[ASSIGNMENT A]
Decide whether each statement below agrees with the forum thread on FPS drop and tracking. Answer yes or no for each, and quote the words of the thread that decide it. (i) The first poster reports that the model conversion failed. (ii) The first poster tested the swapped index on video. (iii) According to hhk7734, yolo.inference() has no return.
[ASSIGNMENT B]
Using the forum thread on FPS drop and tracking, answer these questions:
(i) Which GitHub repository did the first poster refer to for deepsort?
(ii) What error message appeared after line 127 of object_tracker.py?
(iii) What does hhk7734 say to use to get a (1,19,19,x) shape?
[ASSIGNMENT C]
Write the next post in the forum thread on FPS drop and tracking, following on from its final reply.

Significant FPS drop and issues with tracking

[JimBratsos]

Good evening,
I have been trying using the converted model today for object detection with deepsort, without result. Before that, I tried testing it as underlined by you, using the inference command. However, when used with videos it takes a huge amount of time to change the frame and track the changes. As for deepsort, I referred to https://github.com/theAIGuysCode/yolov4-deepsort and his tracker script, only to provide the following error:
ValueError: Shapes (1, 19, 19) and (1, 38, 38) are incompatible
After that, I tried running the above script ( basically the same as hunglc007's script ) with the following correction for int8 models, as specified here hunglc007#214 ( I recall you have referenced someone at one issue at this ). I tried running it, and it got me the following error:

File "object_tracker.py", line 127, in main
    output_tensors = decode(pred[2], input_size // 8, NUM_CLASS, STRIDES, ANCHORS, i, XYSCALE, 'tflite')
IndexError: list index out of range

Should I swap the number 2 with 1 or 0, it will eventually bring up an image, with an extremely inaccurate detection. I haven't tried this with video, for safety purposes :P ...

These issues and the fps are the crucial issues for me. Thank you for your great work though, the conversion is successful and the model is working.

[hhk7734]

What model did you use?
And can you share your script?

[hhk7734]

I don't know what is pred.
yolo.inference() has no return and yolo.predict() return pred_bboxes == Dim(-1, (x, y, w, h, class_id, probability))

If you want (1,19,19,x) shape, use yolo.model.predict()

[hhk7734]

And ref: #23 (comment)

[Text extractions by page]
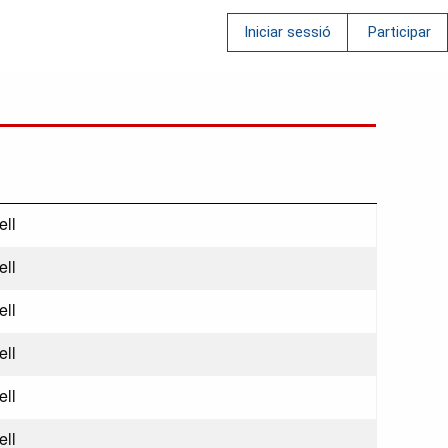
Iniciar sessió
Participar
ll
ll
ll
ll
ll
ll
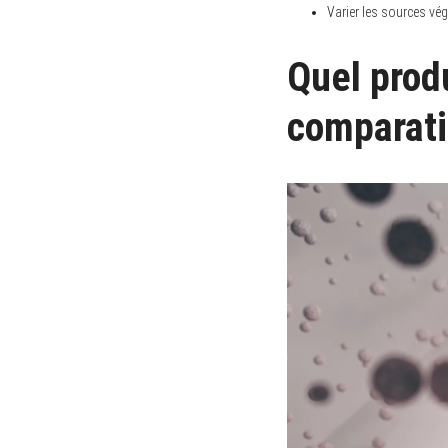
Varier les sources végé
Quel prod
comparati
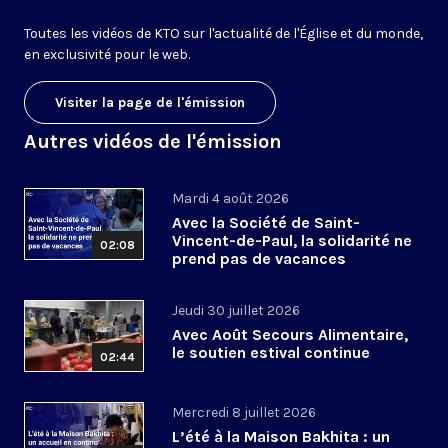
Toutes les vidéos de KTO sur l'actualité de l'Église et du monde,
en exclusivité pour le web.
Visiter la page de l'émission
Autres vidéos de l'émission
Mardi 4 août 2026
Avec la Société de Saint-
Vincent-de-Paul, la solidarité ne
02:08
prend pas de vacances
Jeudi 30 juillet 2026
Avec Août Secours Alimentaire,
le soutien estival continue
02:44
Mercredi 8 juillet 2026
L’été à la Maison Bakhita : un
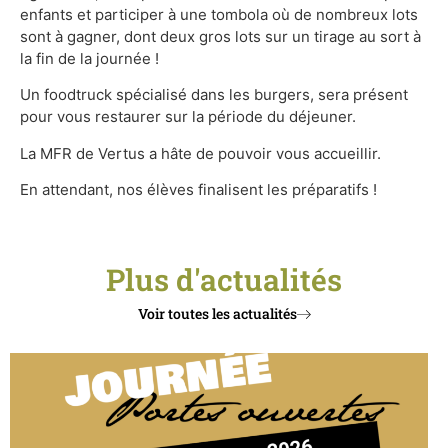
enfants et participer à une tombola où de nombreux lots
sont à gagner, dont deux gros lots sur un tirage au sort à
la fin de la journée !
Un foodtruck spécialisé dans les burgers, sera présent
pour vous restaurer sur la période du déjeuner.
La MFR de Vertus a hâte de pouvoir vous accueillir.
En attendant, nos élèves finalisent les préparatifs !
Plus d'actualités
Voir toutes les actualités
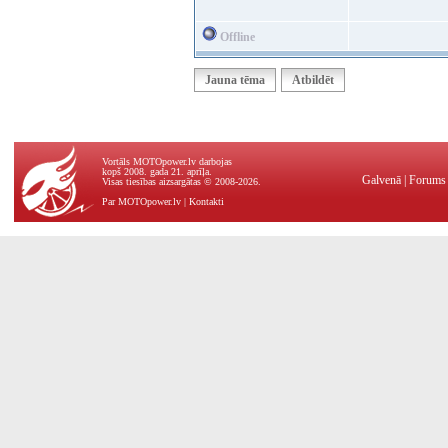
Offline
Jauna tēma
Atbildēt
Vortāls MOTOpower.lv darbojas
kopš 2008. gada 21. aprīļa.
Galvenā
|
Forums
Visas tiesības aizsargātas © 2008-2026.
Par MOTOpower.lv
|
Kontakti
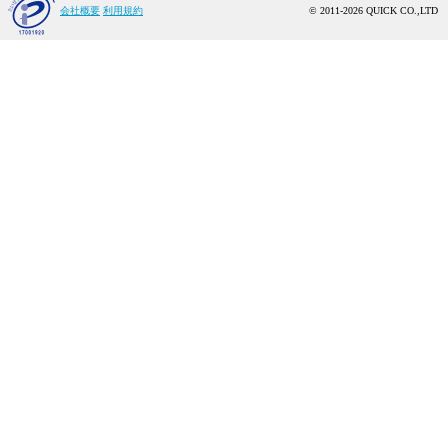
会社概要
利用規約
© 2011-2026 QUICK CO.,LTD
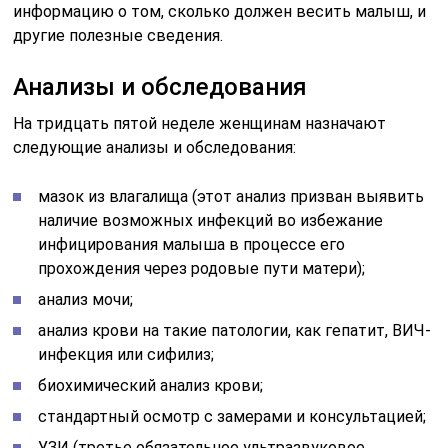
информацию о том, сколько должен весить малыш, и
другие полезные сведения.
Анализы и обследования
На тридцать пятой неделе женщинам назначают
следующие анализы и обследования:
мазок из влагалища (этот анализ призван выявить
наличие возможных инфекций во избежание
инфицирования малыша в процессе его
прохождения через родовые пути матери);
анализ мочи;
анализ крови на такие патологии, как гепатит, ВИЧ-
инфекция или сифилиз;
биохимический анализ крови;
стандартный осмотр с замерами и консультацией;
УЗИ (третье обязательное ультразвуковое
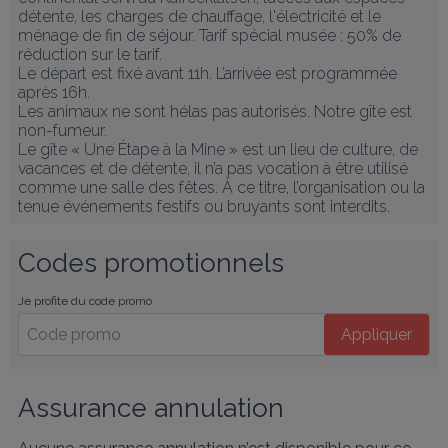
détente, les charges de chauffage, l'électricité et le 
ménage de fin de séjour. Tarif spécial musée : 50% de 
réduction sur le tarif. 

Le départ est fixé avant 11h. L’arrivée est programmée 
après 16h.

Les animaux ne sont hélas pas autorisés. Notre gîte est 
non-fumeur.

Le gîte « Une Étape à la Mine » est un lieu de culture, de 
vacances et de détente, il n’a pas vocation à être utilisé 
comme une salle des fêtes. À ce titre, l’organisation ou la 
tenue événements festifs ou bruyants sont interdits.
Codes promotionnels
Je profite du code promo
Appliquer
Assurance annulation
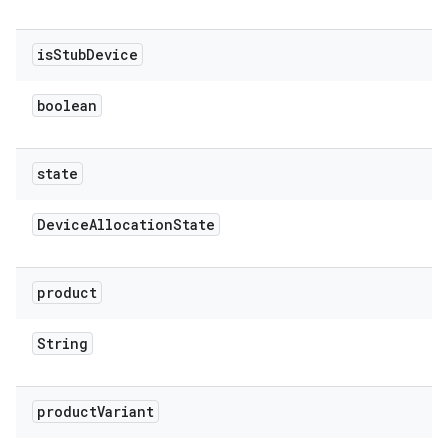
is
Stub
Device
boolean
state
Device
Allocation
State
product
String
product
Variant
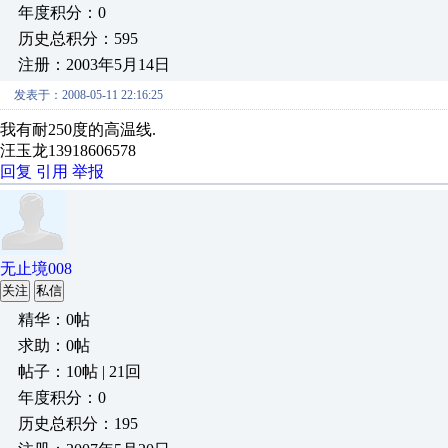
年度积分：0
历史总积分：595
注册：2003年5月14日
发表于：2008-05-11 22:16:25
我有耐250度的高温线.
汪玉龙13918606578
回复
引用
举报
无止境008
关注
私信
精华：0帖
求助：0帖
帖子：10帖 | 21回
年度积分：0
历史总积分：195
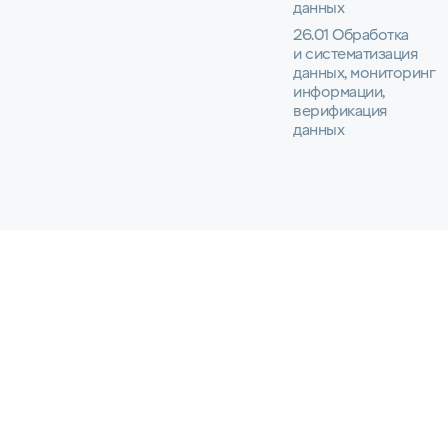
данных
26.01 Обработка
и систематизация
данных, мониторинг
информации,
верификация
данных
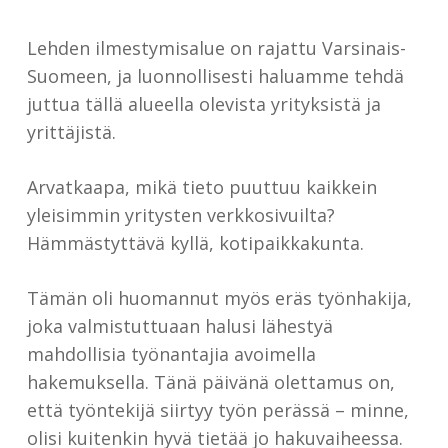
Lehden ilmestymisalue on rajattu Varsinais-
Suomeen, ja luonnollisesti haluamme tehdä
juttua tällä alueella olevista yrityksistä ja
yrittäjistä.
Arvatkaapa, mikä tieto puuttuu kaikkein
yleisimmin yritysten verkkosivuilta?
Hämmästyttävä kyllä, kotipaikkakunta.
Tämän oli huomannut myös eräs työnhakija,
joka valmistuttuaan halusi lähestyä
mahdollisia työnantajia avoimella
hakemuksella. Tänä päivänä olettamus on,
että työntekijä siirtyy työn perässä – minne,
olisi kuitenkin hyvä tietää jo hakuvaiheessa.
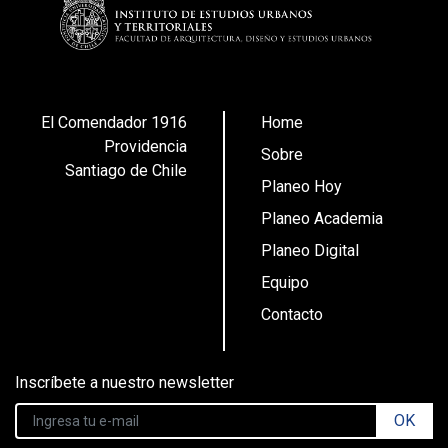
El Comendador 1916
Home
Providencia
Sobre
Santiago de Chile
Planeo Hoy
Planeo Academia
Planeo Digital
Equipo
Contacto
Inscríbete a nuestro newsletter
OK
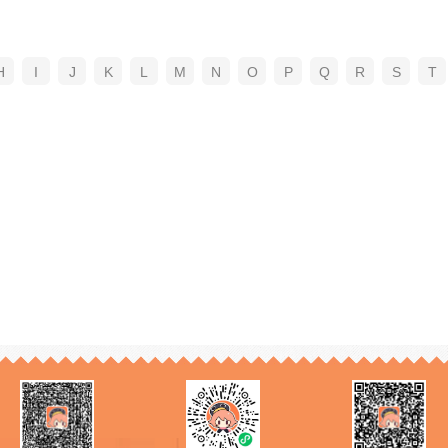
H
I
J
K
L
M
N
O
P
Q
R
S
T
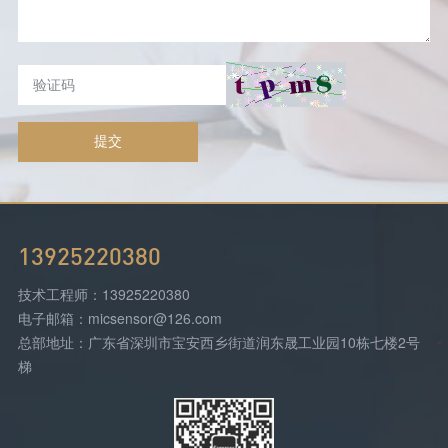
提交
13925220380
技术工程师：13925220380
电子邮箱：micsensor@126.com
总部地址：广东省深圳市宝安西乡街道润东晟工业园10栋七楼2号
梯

...

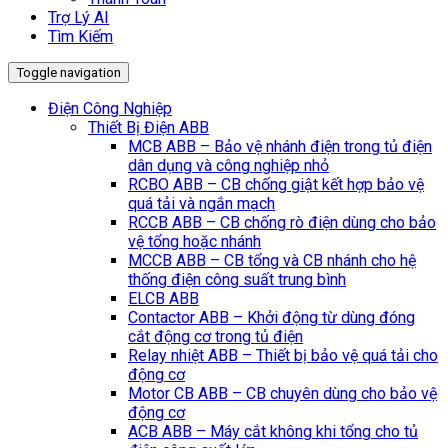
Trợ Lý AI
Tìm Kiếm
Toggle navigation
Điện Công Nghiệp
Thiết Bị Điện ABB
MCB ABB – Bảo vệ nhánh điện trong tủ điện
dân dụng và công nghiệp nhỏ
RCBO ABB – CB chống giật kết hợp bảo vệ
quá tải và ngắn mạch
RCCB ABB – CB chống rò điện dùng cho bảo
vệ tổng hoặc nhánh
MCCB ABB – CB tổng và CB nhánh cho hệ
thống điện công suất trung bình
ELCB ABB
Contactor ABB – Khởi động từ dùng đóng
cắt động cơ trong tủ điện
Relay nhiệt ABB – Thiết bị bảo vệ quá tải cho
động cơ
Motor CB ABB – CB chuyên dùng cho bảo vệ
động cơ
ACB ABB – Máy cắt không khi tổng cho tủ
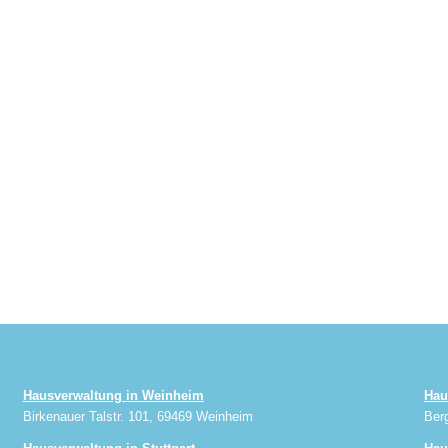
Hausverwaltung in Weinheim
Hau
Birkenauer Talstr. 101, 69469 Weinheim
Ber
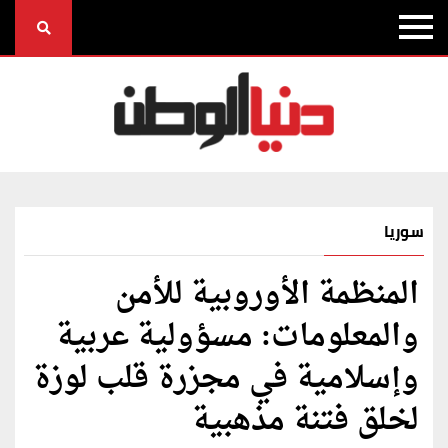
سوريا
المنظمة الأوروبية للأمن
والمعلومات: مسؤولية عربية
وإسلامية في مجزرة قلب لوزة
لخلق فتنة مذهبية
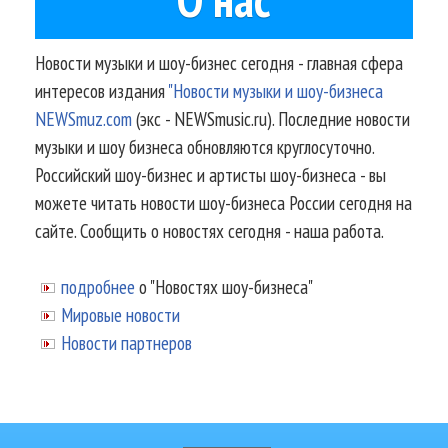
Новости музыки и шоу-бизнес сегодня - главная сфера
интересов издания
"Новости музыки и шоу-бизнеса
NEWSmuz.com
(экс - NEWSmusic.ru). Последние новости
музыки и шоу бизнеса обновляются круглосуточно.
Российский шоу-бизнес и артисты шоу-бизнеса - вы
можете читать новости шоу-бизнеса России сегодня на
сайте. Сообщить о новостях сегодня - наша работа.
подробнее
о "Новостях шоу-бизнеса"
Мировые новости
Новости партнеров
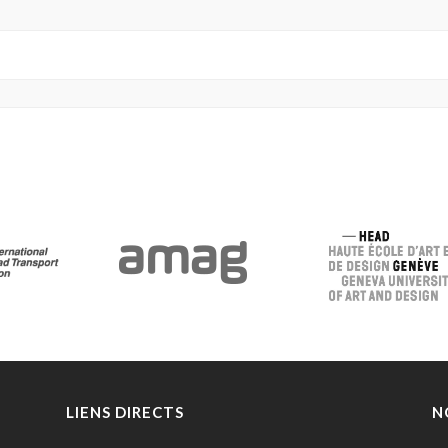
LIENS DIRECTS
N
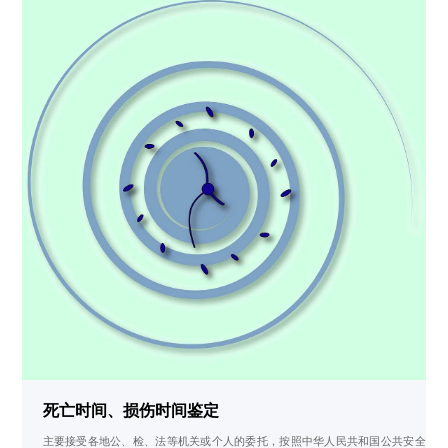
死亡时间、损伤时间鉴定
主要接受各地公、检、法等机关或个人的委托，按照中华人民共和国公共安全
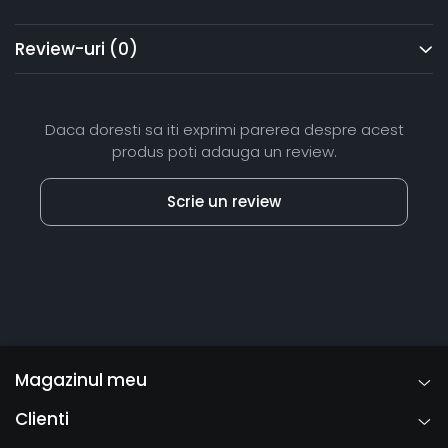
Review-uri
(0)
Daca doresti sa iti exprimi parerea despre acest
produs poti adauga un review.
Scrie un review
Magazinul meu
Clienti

---

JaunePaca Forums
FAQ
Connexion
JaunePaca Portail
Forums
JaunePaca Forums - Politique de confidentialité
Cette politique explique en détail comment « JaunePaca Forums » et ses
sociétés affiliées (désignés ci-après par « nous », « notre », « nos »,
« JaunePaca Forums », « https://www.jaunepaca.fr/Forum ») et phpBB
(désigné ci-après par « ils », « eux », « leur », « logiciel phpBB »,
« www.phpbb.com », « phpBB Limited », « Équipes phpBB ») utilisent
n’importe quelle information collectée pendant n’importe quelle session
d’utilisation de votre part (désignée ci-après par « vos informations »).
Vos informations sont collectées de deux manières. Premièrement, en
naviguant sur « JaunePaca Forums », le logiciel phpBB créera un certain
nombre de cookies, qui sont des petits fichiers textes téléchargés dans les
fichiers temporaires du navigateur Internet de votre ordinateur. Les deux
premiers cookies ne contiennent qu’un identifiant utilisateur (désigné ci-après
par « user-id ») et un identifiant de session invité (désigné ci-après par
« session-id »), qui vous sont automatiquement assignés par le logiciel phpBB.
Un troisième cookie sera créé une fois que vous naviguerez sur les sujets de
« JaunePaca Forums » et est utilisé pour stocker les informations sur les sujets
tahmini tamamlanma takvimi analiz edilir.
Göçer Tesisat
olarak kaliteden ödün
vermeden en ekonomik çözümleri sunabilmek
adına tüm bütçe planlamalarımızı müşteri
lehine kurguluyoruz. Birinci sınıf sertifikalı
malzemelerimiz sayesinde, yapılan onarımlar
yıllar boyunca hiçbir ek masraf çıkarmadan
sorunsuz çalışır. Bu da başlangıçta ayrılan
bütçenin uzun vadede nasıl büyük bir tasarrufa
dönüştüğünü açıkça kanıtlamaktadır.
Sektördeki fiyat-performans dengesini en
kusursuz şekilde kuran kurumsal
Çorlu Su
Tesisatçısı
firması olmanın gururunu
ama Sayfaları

[RESPONSE AREA A]
(i) No: "the conversion is successful and the model is working."
(ii) No: "I haven't tried this with video, for safety purposes"
(iii) Yes: "yolo.inference() has no return"

[RESPONSE AREA B]
(i) https://github.com/theAIGuysCode/yolov4-deepsort
(ii) IndexError: list index out of range
(iii) yolo.model.predict()

[RESPONSE AREA C]
To speed up, I'll test it out ASAP.

[JimBratsos]

I use the yolov4-tiny with relu activation, that is converted to tflite. From what I remembered from netron it has 2 outputs. The script I am using uses 3 outputs, thus the 2nd issue I am facing probably. Here is the script:

import os
# comment out below line to enable tensorflow logging outputs
os.environ['TF_CPP_MIN_LOG_LEVEL'] = '3'
import time
import tensorflow as tf
physical_devices = tf.config.experimental.list_physical_devices('GPU')
if len(physical_devices) > 0:
    tf.config.experimental.set_memory_growth(physical_devices[0], True)
from absl import app, flags, logging
from absl.flags import FLAGS
import core.utils as utils
from core.yolov4 import decode,filter_boxes
from tensorflow.python.saved_model import tag_constants
from core.config import cfg
from PIL import Image
import cv2
import numpy as np
import matplotlib.pyplot as plt
from tensorflow.compat.v1 import ConfigProto
from tensorflow.compat.v1 import InteractiveSession

# deep sort imports
from deep_sort import preprocessing, nn_matching
from deep_sort.detection import Detection
from deep_sort.tracker import Tracker
from tools import generate_detections as gdet

flags.DEFINE_string('framework', 'tf', '(tf, tflite, trt')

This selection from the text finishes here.